● **文档摘录**:
--------

Deformable 3D Gaussians
欢迎各位大佬们批评指正,交流沟通;
OmniRe中提到他们参考了DeformableGS来构建非刚体object的构建,所以看了一下DeformableGS论文,论文是去年9月发表,也是紧跟3DGS的工作,当时对整个结构的改动不是特别大,主要贡献就是在原版上面加入了一个MLP用于二次优化部分高斯属性;
代码地址:https://github.com/ingra14m/Deformable-3D-Gaussians
论文解读
这篇论文介绍了一种名为Deformable 3D Gaussians的方法,用于从单目动态场景中重建高保真度的三维几何结构,并能够渲染出高质量的图像。该方法在新颖视角合成和时间插值任务中均能实现优秀的性能。
- 方法介绍:提出了一种可变形的3D高斯散射方法,通过在规范空间中学习3D高斯,并使用变形场来模拟单目动态场景。
此处放上3DGS的流程图作为对比;
主要贡献有两个
- 变形场:通过一个变形网络,将3D高斯的位置和当前时间作为输入,输出3D高斯的位移、旋转和缩放的偏移量。
- 退火平滑训练机制(Annealing Smooth Training, AST):引入了一种新的训练机制,可以在不增加额外计算负担的情况下,减轻不准确位姿对时间插值任务的影响。
代码分析
- 在3DGS基础上增加了一个MLP来重新计算位置,rot和scale的高斯属性,以此来适应动态场景的变化;MLP的输入就是时间和经过3DGS优化的高斯属性;下面看一下代码中如何调用这个模型的,从
training
函数开始看起
def training(dataset, opt, pipe, testing_iterations, saving_iterations):
tb_writer = prepare_output_and_logger(dataset)
gaussians = GaussianModel(dataset.sh_degree)
# 初始化MLP模型
deform = DeformModel(dataset.is_blender, dataset.is_6dof)
deform.train_setting(opt)
# 下面的代码和3DGS基本一致,不再赘述
scene = Scene(dataset, gaussians)
gaussians.training_setup(opt)
bg_color = [1, 1, 1] if dataset.white_background else [0, 0, 0]
background = torch.tensor(bg_color, dtype=torch.float32, device="cuda")
iter_start = torch.cuda.Event(enable_timing=True)
iter_end = torch.cuda.Event(enable_timing=True)
viewpoint_stack = None
ema_loss_for_log = 0.0
best_psnr = 0.0
best_iteration = 0
progress_bar = tqdm(range(opt.iterations), desc="Training progress")
# 对应文章中的公式6的后一个公式的参数设置,get_linear_noise_func这个函数和3DGS中基本一致,不再赘述
smooth_term = get_linear_noise_func(lr_init=0.1, lr_final=1e-15, lr_delay_mult=0.01, max_steps=20000)
for iteration in range(1, opt.iterations + 1):
if network_gui.conn == None:
network_gui.try_connect()
while network_gui.conn != None:
try:
net_image_bytes = None
custom_cam, do_training, pipe.do_shs_python, pipe.do_cov_python, keep_alive, scaling_modifer = network_gui.receive()

--------

[空间定位数据]
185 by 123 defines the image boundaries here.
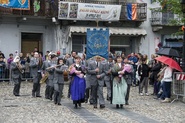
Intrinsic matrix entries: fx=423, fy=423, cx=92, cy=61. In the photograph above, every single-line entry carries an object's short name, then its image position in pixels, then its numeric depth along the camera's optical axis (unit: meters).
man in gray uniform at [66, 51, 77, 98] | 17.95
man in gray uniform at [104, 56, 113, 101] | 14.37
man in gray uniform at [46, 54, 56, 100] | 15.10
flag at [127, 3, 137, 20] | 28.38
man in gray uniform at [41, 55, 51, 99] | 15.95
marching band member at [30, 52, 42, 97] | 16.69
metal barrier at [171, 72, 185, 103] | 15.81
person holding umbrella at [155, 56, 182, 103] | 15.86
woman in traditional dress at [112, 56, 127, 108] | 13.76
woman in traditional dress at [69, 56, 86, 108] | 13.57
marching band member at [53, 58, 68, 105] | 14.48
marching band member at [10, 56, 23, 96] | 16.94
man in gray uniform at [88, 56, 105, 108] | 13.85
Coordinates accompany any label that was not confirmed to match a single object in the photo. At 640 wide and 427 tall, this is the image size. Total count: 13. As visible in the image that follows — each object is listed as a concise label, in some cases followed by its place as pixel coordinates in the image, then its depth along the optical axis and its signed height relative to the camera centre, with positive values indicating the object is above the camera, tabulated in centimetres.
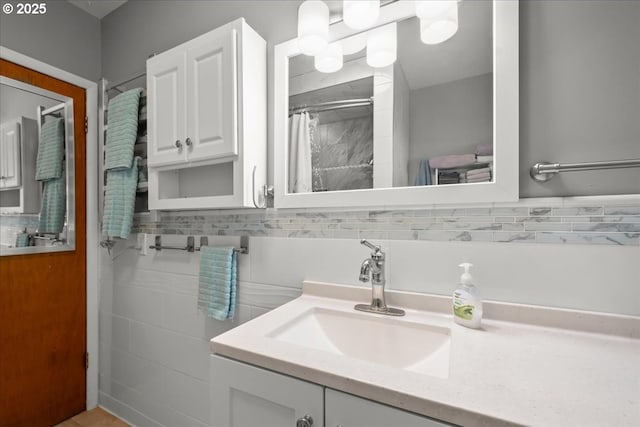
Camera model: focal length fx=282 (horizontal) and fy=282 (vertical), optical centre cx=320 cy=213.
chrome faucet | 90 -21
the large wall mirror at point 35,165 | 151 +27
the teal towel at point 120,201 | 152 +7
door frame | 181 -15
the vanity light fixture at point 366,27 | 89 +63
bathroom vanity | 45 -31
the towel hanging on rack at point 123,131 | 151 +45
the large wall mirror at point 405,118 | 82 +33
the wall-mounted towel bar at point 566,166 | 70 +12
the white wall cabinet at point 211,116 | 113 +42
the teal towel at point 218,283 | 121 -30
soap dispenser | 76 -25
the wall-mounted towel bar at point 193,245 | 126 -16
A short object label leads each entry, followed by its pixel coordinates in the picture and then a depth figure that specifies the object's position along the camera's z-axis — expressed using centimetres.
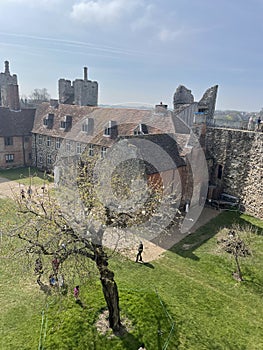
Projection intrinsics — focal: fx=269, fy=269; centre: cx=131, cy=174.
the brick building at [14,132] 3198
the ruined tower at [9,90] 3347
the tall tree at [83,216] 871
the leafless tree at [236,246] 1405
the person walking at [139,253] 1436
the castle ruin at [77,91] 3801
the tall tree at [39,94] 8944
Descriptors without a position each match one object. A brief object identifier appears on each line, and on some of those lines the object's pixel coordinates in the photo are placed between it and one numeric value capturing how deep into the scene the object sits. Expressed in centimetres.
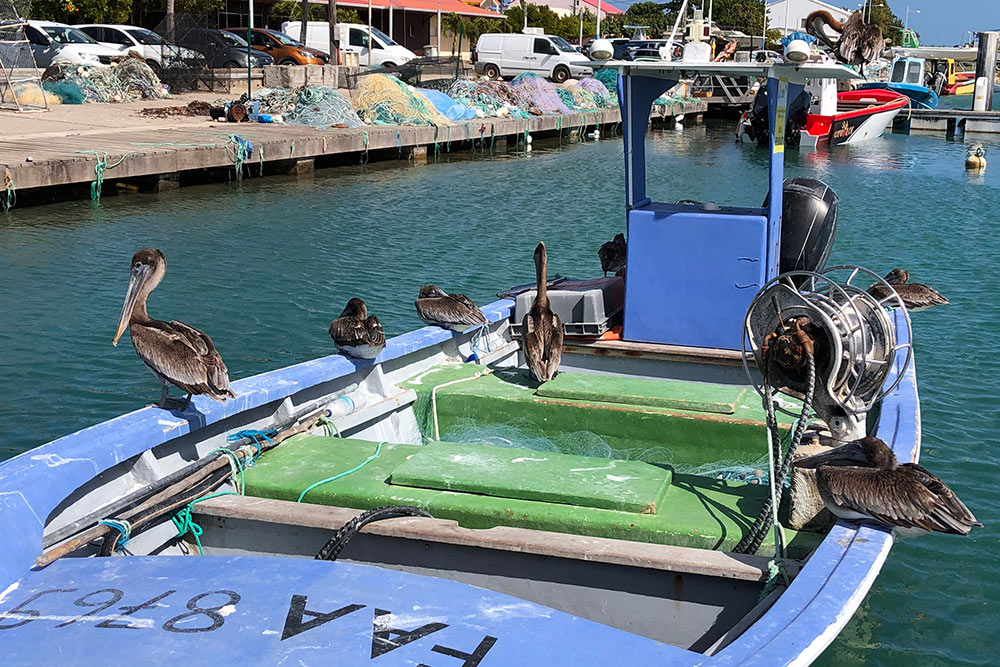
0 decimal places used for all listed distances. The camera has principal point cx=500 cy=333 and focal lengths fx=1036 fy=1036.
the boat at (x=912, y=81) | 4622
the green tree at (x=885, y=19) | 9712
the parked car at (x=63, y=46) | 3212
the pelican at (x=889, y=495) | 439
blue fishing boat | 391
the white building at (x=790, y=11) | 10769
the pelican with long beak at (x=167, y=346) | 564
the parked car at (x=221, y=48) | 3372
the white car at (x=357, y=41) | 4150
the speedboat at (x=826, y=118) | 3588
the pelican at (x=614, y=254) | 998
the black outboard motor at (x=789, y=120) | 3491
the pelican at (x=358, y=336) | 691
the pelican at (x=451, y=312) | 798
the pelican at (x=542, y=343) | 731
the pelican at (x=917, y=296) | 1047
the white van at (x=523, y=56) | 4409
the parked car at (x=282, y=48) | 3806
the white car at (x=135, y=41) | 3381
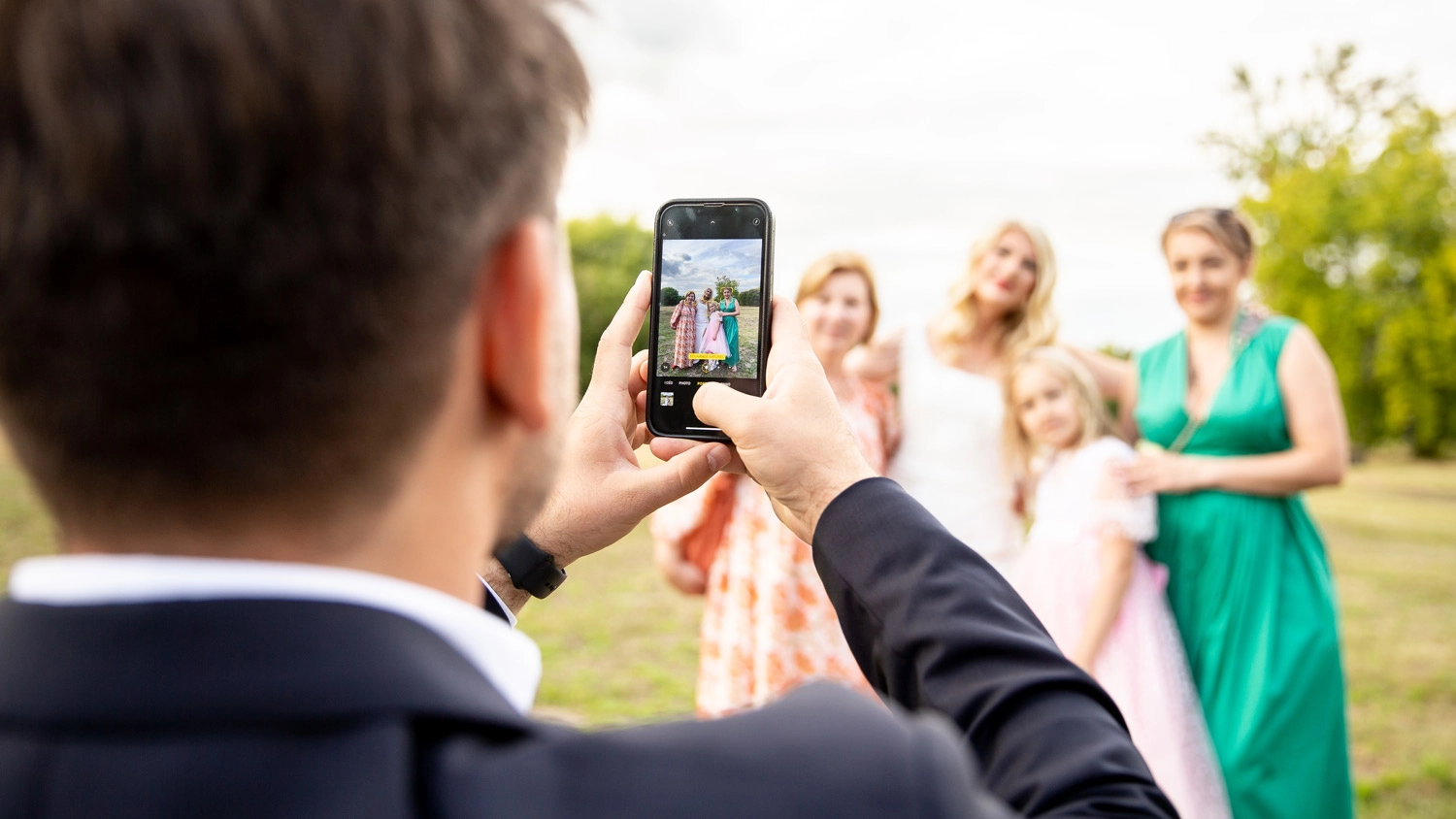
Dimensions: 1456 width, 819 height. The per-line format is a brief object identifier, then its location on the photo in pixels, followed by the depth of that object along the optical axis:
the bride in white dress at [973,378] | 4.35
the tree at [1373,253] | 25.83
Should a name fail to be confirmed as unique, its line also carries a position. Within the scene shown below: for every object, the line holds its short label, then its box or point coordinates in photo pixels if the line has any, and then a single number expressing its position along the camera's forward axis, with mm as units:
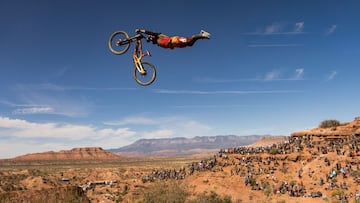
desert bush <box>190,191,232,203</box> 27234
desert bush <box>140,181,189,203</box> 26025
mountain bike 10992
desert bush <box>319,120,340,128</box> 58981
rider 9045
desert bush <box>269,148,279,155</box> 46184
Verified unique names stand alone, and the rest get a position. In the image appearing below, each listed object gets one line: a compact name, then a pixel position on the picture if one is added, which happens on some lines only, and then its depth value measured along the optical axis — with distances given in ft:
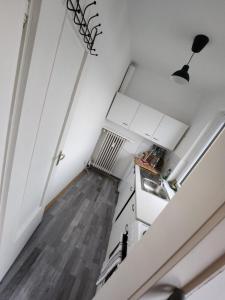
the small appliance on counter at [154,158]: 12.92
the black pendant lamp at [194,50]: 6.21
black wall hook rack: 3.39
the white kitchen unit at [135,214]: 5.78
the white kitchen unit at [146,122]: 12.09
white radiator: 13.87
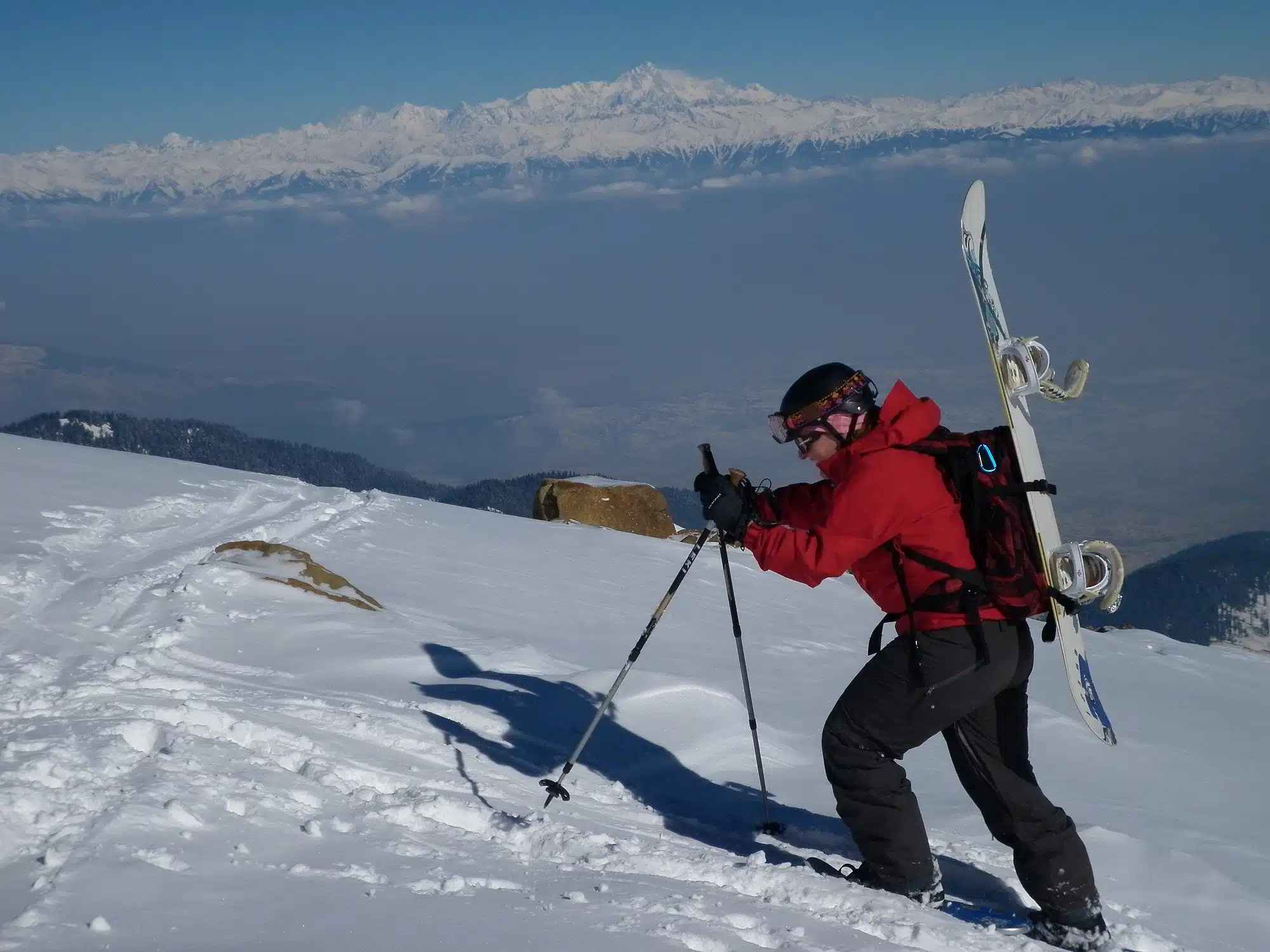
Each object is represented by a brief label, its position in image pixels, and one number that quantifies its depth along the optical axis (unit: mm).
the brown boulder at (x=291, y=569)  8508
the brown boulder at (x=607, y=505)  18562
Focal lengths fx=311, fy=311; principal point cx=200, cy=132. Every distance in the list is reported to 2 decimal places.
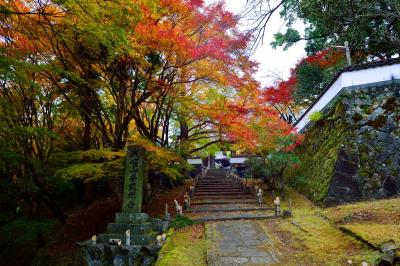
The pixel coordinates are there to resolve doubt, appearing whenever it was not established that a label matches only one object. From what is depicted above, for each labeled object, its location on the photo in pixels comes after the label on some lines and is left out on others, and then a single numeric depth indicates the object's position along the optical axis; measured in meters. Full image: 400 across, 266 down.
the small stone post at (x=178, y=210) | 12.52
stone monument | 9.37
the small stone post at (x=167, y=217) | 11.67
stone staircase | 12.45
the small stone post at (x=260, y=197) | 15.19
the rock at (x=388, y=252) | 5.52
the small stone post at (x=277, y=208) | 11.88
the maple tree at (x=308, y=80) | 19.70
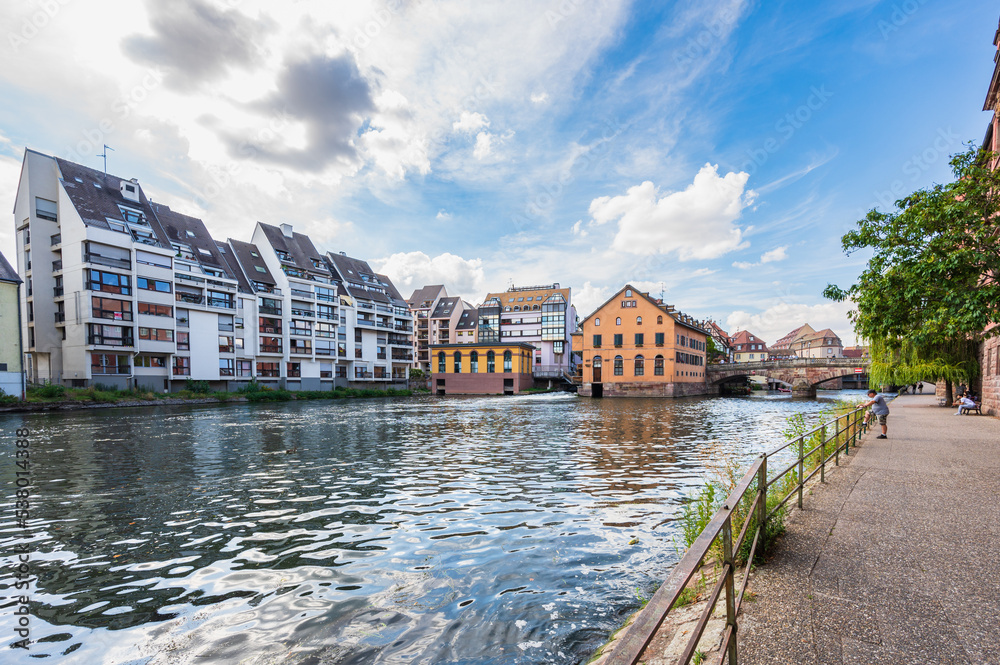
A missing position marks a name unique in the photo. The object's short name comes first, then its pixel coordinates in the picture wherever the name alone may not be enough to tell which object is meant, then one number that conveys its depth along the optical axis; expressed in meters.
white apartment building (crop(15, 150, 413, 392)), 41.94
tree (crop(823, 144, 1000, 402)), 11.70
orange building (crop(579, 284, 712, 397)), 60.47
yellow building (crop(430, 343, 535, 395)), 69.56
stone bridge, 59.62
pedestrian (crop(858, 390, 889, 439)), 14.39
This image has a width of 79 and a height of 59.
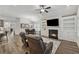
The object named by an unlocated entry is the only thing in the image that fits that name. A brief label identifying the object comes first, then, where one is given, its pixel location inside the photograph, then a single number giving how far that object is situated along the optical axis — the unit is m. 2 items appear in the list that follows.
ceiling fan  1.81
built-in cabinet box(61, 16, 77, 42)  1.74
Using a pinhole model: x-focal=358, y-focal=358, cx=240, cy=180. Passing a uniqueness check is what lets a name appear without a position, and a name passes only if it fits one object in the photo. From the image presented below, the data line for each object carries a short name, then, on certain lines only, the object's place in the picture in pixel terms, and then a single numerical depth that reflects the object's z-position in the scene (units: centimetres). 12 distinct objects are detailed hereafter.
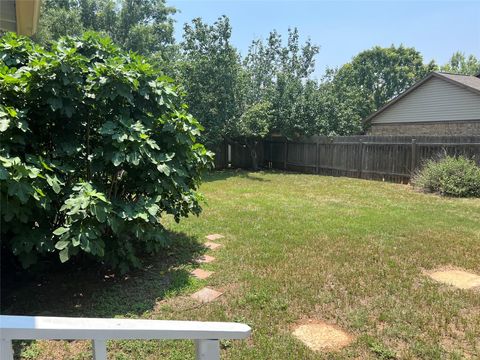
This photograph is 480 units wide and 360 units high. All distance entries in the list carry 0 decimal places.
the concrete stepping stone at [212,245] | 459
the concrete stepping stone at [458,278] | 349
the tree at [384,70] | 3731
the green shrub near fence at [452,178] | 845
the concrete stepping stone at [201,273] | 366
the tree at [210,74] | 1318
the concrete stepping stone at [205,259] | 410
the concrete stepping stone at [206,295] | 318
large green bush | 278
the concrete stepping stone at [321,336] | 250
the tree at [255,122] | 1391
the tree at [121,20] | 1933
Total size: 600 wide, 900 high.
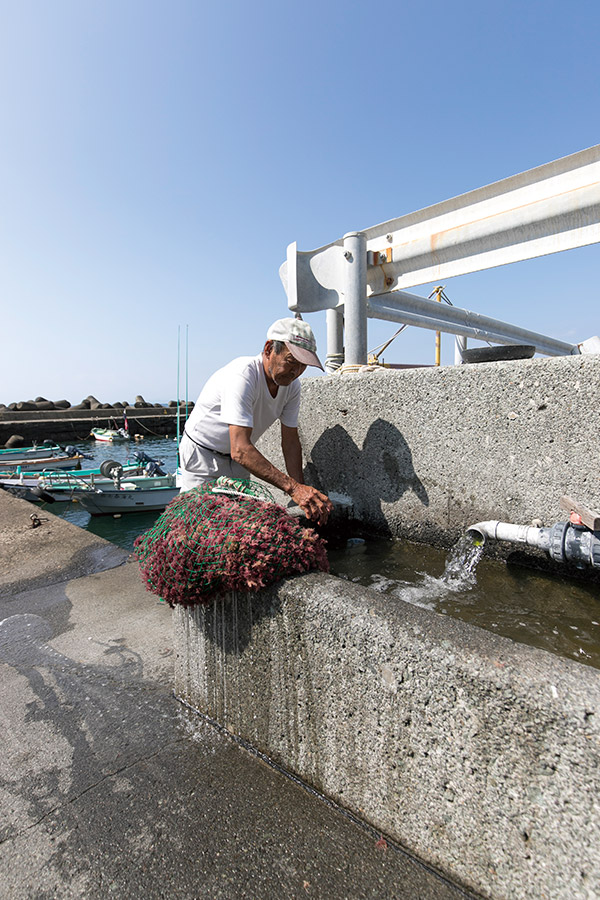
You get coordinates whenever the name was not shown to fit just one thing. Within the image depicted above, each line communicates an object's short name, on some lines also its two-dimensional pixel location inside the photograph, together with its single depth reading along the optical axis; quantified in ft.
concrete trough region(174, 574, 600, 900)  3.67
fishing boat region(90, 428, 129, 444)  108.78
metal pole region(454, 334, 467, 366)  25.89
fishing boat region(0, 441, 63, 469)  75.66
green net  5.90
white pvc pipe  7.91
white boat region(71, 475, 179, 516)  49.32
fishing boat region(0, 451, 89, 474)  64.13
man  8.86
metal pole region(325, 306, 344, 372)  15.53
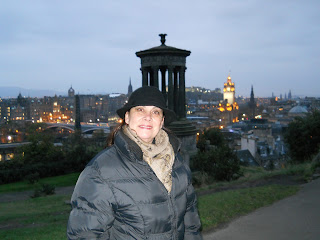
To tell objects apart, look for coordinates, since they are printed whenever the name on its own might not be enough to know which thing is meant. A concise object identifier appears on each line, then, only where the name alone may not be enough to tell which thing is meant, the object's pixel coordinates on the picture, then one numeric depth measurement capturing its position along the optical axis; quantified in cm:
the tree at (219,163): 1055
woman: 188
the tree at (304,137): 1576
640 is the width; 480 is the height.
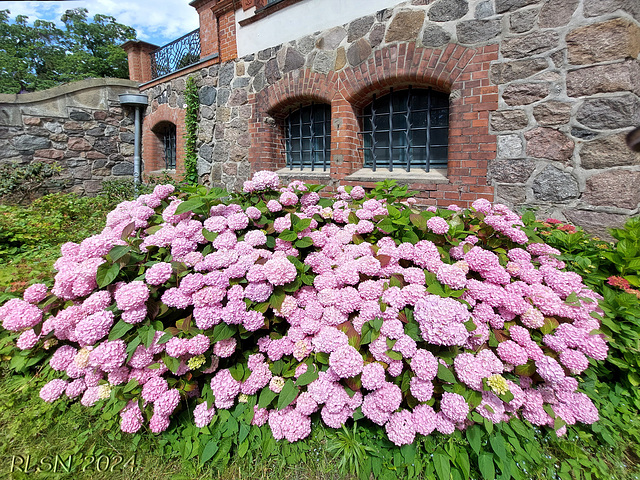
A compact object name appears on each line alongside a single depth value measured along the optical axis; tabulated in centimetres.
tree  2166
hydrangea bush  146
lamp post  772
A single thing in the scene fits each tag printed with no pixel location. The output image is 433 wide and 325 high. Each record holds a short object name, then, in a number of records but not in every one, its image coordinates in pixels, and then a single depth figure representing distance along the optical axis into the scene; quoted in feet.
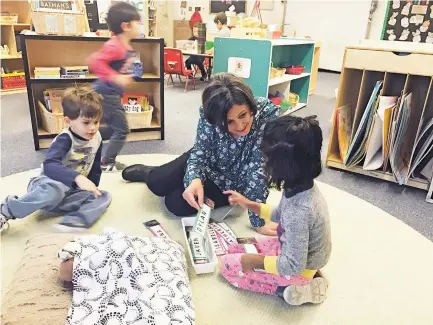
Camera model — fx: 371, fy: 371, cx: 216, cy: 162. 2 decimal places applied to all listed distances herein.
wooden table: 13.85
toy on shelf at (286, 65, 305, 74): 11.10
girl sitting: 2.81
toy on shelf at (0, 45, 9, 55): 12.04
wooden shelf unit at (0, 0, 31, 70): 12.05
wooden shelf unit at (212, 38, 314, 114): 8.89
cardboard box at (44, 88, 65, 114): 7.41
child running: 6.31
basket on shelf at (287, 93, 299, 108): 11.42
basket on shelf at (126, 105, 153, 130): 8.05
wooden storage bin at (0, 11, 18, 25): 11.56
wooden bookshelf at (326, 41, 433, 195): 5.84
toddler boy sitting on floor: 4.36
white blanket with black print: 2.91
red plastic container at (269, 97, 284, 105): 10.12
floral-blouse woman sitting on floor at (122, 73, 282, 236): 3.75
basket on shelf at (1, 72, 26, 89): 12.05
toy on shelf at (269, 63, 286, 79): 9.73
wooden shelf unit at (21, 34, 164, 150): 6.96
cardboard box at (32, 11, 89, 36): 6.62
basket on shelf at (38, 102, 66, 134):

--------

● **任务要求**:
a) 把文档摘录里从“iter_start = torch.cuda.Event(enable_timing=True)”到“network_gui.try_connect()”的这段文字原样摘出来。
b) 根据文档摘录,变形场中的变形网络以哪两项作为输入?

● **练习答案**:
a)
iter_start = torch.cuda.Event(enable_timing=True)
iter_end = torch.cuda.Event(enable_timing=True)
viewpoint_stack = None
ema_loss_for_log = 0.0
best_psnr = 0.0
best_iteration = 0
progress_bar = tqdm(range(opt.iterations), desc="Training progress")
# 对应文章中的公式6的后一个公式的参数设置,get_linear_noise_func这个函数和3DGS中基本一致,不再赘述
smooth_term = get_linear_noise_func(lr_init=0.1, lr_final=1e-15, lr_delay_mult=0.01, max_steps=20000)
for iteration in range(1, opt.iterations + 1):
if network_gui.conn == None:
network_gui.try_connect()

b) 3D高斯的位置和当前时间。